Altrove

Il sole che ti illumina mentre lavori alla scrivania, costrutti mentali che si allungano sui numerosi fogli di carta, sparsi qui e là, sui mobili, per terra – Dove sono i tuoi pensieri? – mi chiedo. Ti dondoli sulla sedia, una penna bic in bocca, gli occhi chiusi a riflettere, chissà su che cosa. Il tuo modo di sconfiggere ogni giorno la morte, io lo adoro, il vederti fuggire lontano, da ogni luogo, sempre inafferrabile, lo sopporto un po’ meno, frustrazione che mi soffoca. Oramai è chiaro, lampante, un minuto prima sei qui, quello dopo, non si sa, non lo sanno, non lo so, mi chiedo se tu lo sappia, anzi, vorrei chiedertelo, ma sei già altrove in un altro tempo, in un altro luogo, impossibile porti una domanda del genere.

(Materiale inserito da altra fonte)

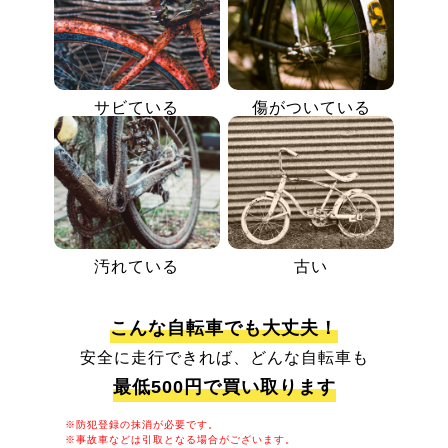
サビている
傷がついている
汚れている
古い
こんな自転車でも大丈夫！
安全に走行できれば、どんな自転車も
最低500円で買い取ります
※防犯登録の抹消が必要です。
※事故車などは引取となる場合がございます。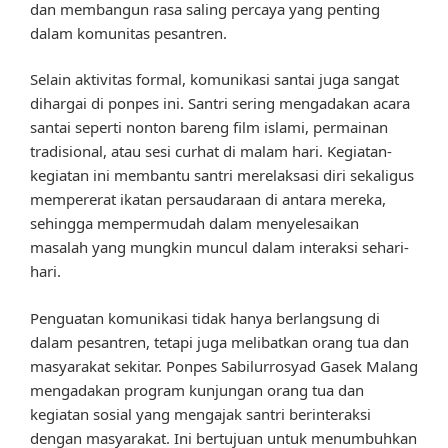
dan membangun rasa saling percaya yang penting
dalam komunitas pesantren.
Selain aktivitas formal, komunikasi santai juga sangat
dihargai di ponpes ini. Santri sering mengadakan acara
santai seperti nonton bareng film islami, permainan
tradisional, atau sesi curhat di malam hari. Kegiatan-
kegiatan ini membantu santri merelaksasi diri sekaligus
mempererat ikatan persaudaraan di antara mereka,
sehingga mempermudah dalam menyelesaikan
masalah yang mungkin muncul dalam interaksi sehari-
hari.
Penguatan komunikasi tidak hanya berlangsung di
dalam pesantren, tetapi juga melibatkan orang tua dan
masyarakat sekitar. Ponpes Sabilurrosyad Gasek Malang
mengadakan program kunjungan orang tua dan
kegiatan sosial yang mengajak santri berinteraksi
dengan masyarakat. Ini bertujuan untuk menumbuhkan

Scuotendo la testa, non posso far altro che guardarmi allo specchio, chiedermi se, o che cosa pensi, se, o che cosa stai pianificando, mentre i miei neuroni si sforzano di indagare il mistero che aleggia intorno a te, mentre mi domando se questo mio interrogarmi sulla cosa sia un bene, o se dovrei lasciar perdere e prender quello che arriva, come un animale di compagnia attende il proprio Dio-Padrone.

Sorrido – Dovrei forse implorarti di darmi da mangiare? Di farmi compagnia? Di amarmi? Magari sedendomi a terra e cercando di scodinzolare? – figurati se ne sarei capace, al massimo potrei farti pipì su una scarpa, più per un puro desiderio di colmare le mie nascoste voglie feticiste, che per attirare la tua attenzione. Sorrido ancora, la sedia è vuota, la scrivania un caos, non stai lavorando, sei altrove coi pensieri, i desideri, le tue perversioni che ti ostini a voler tenere segrete, quasi facendo finta di non averne. 

Un soffio di vento, alcuni fiori rosa si staccano da un albero del quale ignoro la natura, il nome. Ne raccolgo uno che finisce poco distante dai miei piedi, lo strofino tra le dita, ne respiro il profumo, mentre osservo le macchie rosee che si formano sulla mia pelle bianca. Mi ricorda l’odore che hai quando esci dalla doccia e sorrido ancora, per l’ennesima volta. 

Mi viene sempre da sorridere, quando mi accorgo che ogni pensiero che imbocca la strada della mia coscienza, alla fine passa su di te, sul tuo modo di vedere le cose, sulla tua pelle, tra i tuoi capelli ingrigiti dal tempo. Osservo il cielo, il quadrante dell’orologio, torno a sedermi alla scrivania, la bic in bocca, chiudo gli occhi, e non c’è più spazio, e non c’è più tempo.